Cet évêché était situé entre la Lorraine et le Barrois. Metz, sa capitale, fut bâtie, suivant la tradition, 1182 ans avant la naissance de J. C., et sa cathédrale, des plus vastes et des plus renommées par ses antiquités, dans le 11e siècle (1). Le diocèse était divisé en quatre archidiaconés, qui comprenaient 683 paroisses; et de la juridiction du temporel ressortissaient 517 villages. On donnait à l’évêque la qualité de prince du St.-Empire. Il est à remarquer que nos premiers ducs de Lorraine avaient le titre de comtes de Metz, dignité qui s'éteignit en 1220, à la mort de Thiébaut Ier . A la vérité, leur autorité n'y était pas très étendue : ces princes y avaient moins un domaine qu’un droit de primauté et d’honneur. Depuis, s’accrut considérablement l’autorité de la noblesse et des échevins de cette ville.
(1) Sa longueur dans œuvre est de 125 mètres; elle a sous voûte 45 mètres de hauteur; et la nef 23 mètres de largeur, compris les côtés latéraux : on y admire une cuve ovale de porphyre de 3 mètres 54 centimètres de long sur 1 mètre 34 centimètres de haut, qui sert de fonds baptismaux; et la cloche, que l'on nomme Mutte, remarquable par son poids, qu’on évalue de 14 à 15 000 kilogrammes.

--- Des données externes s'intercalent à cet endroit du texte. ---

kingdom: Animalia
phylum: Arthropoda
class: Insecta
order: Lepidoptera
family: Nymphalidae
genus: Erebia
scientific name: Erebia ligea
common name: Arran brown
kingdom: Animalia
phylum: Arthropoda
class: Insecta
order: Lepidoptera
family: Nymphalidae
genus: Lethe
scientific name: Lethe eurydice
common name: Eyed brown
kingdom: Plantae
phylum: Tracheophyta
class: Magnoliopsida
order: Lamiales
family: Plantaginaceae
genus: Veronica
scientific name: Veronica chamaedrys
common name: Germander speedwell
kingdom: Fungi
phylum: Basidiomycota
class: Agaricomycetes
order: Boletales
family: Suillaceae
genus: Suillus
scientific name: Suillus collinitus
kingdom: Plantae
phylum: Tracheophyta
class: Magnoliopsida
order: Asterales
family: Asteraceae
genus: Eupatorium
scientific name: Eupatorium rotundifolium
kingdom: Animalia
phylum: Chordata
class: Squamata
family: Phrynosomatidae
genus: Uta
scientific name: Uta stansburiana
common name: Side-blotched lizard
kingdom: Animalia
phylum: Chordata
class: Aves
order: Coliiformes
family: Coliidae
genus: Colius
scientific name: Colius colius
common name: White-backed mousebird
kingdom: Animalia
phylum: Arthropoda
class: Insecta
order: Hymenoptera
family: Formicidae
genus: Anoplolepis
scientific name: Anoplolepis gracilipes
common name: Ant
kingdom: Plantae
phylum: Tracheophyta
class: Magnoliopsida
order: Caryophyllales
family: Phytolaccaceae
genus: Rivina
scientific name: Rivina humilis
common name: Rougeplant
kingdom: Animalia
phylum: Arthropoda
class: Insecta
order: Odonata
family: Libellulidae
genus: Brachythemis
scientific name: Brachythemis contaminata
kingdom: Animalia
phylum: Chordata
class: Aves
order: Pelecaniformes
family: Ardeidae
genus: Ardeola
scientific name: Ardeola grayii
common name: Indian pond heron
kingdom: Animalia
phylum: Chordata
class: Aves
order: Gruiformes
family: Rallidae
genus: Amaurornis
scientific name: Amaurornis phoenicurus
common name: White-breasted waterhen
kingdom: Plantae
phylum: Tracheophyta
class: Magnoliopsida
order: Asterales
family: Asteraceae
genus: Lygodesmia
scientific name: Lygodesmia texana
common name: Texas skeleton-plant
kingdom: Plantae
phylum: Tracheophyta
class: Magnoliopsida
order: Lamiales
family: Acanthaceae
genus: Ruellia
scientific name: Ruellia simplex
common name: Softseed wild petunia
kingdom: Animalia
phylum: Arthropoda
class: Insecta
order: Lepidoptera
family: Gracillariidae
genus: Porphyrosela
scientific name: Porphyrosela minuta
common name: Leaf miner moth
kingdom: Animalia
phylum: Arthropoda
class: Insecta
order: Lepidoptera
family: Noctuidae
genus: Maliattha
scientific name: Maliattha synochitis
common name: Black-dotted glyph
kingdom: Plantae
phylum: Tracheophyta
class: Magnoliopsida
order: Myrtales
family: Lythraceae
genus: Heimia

Cet évêché confinait au midi les duchés de Lorraine et de Bar ; Toul, l’une des plus anciennes villes du royaume, était sa capitale. Le diocèse, divisé en six archidiaconés, renfermait 1 700 paroisses : la juridiction du temporel s’étendait sur 85 villages. L'évêque prenait le titre de comte de Toul et de Prince du St.-Empire.
Cet évêché était partie situé au nord du Barrois, et partie enclavé dans le duché de Lorraine. Verdun, sa capitale, date des premiers siècles de notre ère. Cet évêché se composait de 400 paroisses pour le spirituel, et de 179 villages pour le temporel. L’évêque, comme celui de Toul, prenait la qualité de comte de Verdun et de prince du St.-Empire.